There has been concern that this could leave insurers disadvantaged because the only way that they can now independently verify criminal convictions is to ask a policyholder to complete ‘basic disclosure’ via the process which is to apply to Disclosure Scotland (who are tasked with supplying UK wide basic disclosure). The problem with this approach is that it will not tell the insurer if there are any spent convictions (or give any other criminal intelligence). So it is quite feasible (particularly as many quite serious offences lead to convictions now being spent after only 6 months) that the policyholder has failed to disclose a conviction on inception and that the insurer is unable to find out about it because it is spent by the time of the claim.

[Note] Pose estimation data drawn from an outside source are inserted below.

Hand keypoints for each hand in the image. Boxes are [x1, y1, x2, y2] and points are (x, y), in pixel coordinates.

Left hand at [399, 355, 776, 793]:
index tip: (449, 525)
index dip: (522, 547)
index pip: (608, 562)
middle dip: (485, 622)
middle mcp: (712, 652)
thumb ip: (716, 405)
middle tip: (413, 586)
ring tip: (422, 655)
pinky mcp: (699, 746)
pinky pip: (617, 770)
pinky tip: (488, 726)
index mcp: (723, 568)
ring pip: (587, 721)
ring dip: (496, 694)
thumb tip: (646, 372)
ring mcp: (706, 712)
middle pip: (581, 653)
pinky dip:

But in reality the inability to request certain types of SARs may not affect insurers too much. Insurers tend to take their policyholders at face value with regards to criminal convictions. Should they uncover undisclosed convictions or criminal activities by other means (typically newspaper or internet reports or other intelligence), then as long as those convictions were not spent at time of inception the insurer could seek to adduce its evidence of them and rely upon that.
The main way the new law will affect insurers is if they inadvertently breach it, which could then have serious criminal ramifications. Clear training and instruction is appropriate in the circumstances where an unlimited fine is the potential penalty.
This information is intended as a general discussion surrounding the topics covered and is for guidance purposes only. It does not constitute legal advice and should not be regarded as a substitute for taking legal advice. DWF is not responsible for any activity undertaken based on this information.